### Problem to solve
Can you reproduce every one of the rows below character for character, without changing anything?

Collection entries
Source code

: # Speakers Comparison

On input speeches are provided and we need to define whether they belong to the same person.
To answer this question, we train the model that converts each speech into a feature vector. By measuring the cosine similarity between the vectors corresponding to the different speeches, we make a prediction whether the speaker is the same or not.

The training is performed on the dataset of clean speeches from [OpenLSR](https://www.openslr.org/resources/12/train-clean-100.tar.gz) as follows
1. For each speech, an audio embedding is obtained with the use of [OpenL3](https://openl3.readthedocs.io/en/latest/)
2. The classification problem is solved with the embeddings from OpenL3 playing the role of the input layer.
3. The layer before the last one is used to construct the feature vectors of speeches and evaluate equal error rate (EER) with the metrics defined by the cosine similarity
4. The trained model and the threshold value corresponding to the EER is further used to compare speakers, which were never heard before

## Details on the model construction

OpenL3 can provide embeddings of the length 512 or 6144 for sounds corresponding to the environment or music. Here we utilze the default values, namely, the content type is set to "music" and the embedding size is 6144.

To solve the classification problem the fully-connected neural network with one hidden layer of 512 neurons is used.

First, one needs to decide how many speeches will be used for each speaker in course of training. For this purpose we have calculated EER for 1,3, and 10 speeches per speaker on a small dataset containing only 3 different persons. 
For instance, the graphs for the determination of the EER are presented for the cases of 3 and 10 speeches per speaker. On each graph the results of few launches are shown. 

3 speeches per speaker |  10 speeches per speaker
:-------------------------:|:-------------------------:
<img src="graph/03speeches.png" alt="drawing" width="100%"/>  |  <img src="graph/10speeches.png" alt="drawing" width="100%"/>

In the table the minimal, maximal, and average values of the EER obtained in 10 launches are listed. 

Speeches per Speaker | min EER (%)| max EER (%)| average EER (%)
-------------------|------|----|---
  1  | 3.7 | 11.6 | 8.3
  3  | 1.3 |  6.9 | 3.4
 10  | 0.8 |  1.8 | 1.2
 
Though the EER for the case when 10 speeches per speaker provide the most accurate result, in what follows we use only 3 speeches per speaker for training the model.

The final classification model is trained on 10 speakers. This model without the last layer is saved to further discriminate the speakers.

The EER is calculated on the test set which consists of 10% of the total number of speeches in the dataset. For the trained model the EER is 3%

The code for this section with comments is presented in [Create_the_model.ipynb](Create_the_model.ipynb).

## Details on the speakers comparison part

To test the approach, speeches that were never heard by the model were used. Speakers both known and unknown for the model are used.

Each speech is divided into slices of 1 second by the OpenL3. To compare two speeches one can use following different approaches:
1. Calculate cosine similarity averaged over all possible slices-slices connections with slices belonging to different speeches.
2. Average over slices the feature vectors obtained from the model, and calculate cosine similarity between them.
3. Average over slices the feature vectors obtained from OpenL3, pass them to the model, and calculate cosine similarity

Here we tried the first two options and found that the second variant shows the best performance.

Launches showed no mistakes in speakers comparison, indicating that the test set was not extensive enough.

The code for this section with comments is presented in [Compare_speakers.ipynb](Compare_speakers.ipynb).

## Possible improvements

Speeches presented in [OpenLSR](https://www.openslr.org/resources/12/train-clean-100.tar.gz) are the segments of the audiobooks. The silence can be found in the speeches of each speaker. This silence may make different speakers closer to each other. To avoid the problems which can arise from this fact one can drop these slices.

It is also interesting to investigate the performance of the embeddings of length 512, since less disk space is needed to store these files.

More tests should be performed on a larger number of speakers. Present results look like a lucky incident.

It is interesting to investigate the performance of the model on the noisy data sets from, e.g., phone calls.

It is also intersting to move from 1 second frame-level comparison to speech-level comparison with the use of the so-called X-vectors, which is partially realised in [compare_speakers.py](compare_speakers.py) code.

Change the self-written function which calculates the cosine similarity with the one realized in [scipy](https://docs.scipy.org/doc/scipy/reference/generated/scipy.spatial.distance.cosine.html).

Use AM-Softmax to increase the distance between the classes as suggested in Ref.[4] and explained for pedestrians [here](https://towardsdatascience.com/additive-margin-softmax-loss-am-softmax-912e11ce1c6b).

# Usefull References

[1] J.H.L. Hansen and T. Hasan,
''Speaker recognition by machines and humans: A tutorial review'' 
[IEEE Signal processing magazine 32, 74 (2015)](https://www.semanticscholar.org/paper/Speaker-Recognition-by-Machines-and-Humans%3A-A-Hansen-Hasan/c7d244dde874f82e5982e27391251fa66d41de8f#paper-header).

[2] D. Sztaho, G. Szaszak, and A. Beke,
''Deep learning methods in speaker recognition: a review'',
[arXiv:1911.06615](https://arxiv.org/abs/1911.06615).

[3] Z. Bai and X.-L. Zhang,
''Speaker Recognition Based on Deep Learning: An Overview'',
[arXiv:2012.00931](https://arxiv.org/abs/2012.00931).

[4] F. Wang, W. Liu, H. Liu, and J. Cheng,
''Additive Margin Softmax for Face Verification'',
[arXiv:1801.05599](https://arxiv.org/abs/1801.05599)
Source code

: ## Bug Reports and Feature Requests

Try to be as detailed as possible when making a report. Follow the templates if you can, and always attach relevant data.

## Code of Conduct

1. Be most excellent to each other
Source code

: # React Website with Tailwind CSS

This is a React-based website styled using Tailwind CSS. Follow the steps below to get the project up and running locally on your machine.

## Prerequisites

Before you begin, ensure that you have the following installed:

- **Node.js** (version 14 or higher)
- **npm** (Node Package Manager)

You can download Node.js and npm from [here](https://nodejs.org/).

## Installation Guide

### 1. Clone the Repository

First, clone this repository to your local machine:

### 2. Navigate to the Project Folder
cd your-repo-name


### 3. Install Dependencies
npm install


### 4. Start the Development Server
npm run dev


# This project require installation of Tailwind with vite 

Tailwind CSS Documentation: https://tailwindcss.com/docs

### Solution to this problem
Source code

: # Speakers Comparison

On input speeches are provided and we need to define whether they belong to the same person.
To answer this question, we train the model that converts each speech into a feature vector. By measuring the cosine similarity between the vectors corresponding to the different speeches, we make a prediction whether the speaker is the same or not.

The training is performed on the dataset of clean speeches from [OpenLSR](https://www.openslr.org/resources/12/train-clean-100.tar.gz) as follows
1. For each speech, an audio embedding is obtained with the use of [OpenL3](https://openl3.readthedocs.io/en/latest/)
2. The classification problem is solved with the embeddings from OpenL3 playing the role of the input layer.
3. The layer before the last one is used to construct the feature vectors of speeches and evaluate equal error rate (EER) with the metrics defined by the cosine similarity
4. The trained model and the threshold value corresponding to the EER is further used to compare speakers, which were never heard before

## Details on the model construction

OpenL3 can provide embeddings of the length 512 or 6144 for sounds corresponding to the environment or music. Here we utilze the default values, namely, the content type is set to "music" and the embedding size is 6144.

To solve the classification problem the fully-connected neural network with one hidden layer of 512 neurons is used.

First, one needs to decide how many speeches will be used for each speaker in course of training. For this purpose we have calculated EER for 1,3, and 10 speeches per speaker on a small dataset containing only 3 different persons. 
For instance, the graphs for the determination of the EER are presented for the cases of 3 and 10 speeches per speaker. On each graph the results of few launches are shown. 

3 speeches per speaker |  10 speeches per speaker
:-------------------------:|:-------------------------:
<img src="graph/03speeches.png" alt="drawing" width="100%"/>  |  <img src="graph/10speeches.png" alt="drawing" width="100%"/>

In the table the minimal, maximal, and average values of the EER obtained in 10 launches are listed. 

Speeches per Speaker | min EER (%)| max EER (%)| average EER (%)
-------------------|------|----|---
  1  | 3.7 | 11.6 | 8.3
  3  | 1.3 |  6.9 | 3.4
 10  | 0.8 |  1.8 | 1.2
 
Though the EER for the case when 10 speeches per speaker provide the most accurate result, in what follows we use only 3 speeches per speaker for training the model.

The final classification model is trained on 10 speakers. This model without the last layer is saved to further discriminate the speakers.

The EER is calculated on the test set which consists of 10% of the total number of speeches in the dataset. For the trained model the EER is 3%

The code for this section with comments is presented in [Create_the_model.ipynb](Create_the_model.ipynb).

## Details on the speakers comparison part

To test the approach, speeches that were never heard by the model were used. Speakers both known and unknown for the model are used.

Each speech is divided into slices of 1 second by the OpenL3. To compare two speeches one can use following different approaches:
1. Calculate cosine similarity averaged over all possible slices-slices connections with slices belonging to different speeches.
2. Average over slices the feature vectors obtained from the model, and calculate cosine similarity between them.
3. Average over slices the feature vectors obtained from OpenL3, pass them to the model, and calculate cosine similarity

Here we tried the first two options and found that the second variant shows the best performance.

Launches showed no mistakes in speakers comparison, indicating that the test set was not extensive enough.

The code for this section with comments is presented in [Compare_speakers.ipynb](Compare_speakers.ipynb).

## Possible improvements

Speeches presented in [OpenLSR](https://www.openslr.org/resources/12/train-clean-100.tar.gz) are the segments of the audiobooks. The silence can be found in the speeches of each speaker. This silence may make different speakers closer to each other. To avoid the problems which can arise from this fact one can drop these slices.

It is also interesting to investigate the performance of the embeddings of length 512, since less disk space is needed to store these files.

More tests should be performed on a larger number of speakers. Present results look like a lucky incident.

It is interesting to investigate the performance of the model on the noisy data sets from, e.g., phone calls.

It is also intersting to move from 1 second frame-level comparison to speech-level comparison with the use of the so-called X-vectors, which is partially realised in [compare_speakers.py](compare_speakers.py) code.

Change the self-written function which calculates the cosine similarity with the one realized in [scipy](https://docs.scipy.org/doc/scipy/reference/generated/scipy.spatial.distance.cosine.html).

Use AM-Softmax to increase the distance between the classes as suggested in Ref.[4] and explained for pedestrians [here](https://towardsdatascience.com/additive-margin-softmax-loss-am-softmax-912e11ce1c6b).

# Usefull References

[1] J.H.L. Hansen and T. Hasan,
''Speaker recognition by machines and humans: A tutorial review'' 
[IEEE Signal processing magazine 32, 74 (2015)](https://www.semanticscholar.org/paper/Speaker-Recognition-by-Machines-and-Humans%3A-A-Hansen-Hasan/c7d244dde874f82e5982e27391251fa66d41de8f#paper-header).

[2] D. Sztaho, G. Szaszak, and A. Beke,
''Deep learning methods in speaker recognition: a review'',
[arXiv:1911.06615](https://arxiv.org/abs/1911.06615).

[3] Z. Bai and X.-L. Zhang,
''Speaker Recognition Based on Deep Learning: An Overview'',
[arXiv:2012.00931](https://arxiv.org/abs/2012.00931).

[4] F. Wang, W. Liu, H. Liu, and J. Cheng,
''Additive Margin Softmax for Face Verification'',
[arXiv:1801.05599](https://arxiv.org/abs/1801.05599)
Source code

: ## Bug Reports and Feature Requests

Try to be as detailed as possible when making a report. Follow the templates if you can, and always attach relevant data.

## Code of Conduct

1. Be most excellent to each other
Source code

: # React Website with Tailwind CSS

This is a React-based website styled using Tailwind CSS. Follow the steps below to get the project up and running locally on your machine.

## Prerequisites

Before you begin, ensure that you have the following installed:

- **Node.js** (version 14 or higher)
- **npm** (Node Package Manager)

You can download Node.js and npm from [here](https://nodejs.org/).

## Installation Guide

### 1. Clone the Repository

First, clone this repository to your local machine:

### 2. Navigate to the Project Folder
cd your-repo-name


### 3. Install Dependencies
npm install


### 4. Start the Development Server
npm run dev


# This project require installation of Tailwind with vite 

Tailwind CSS Documentation: https://tailwindcss.com/docs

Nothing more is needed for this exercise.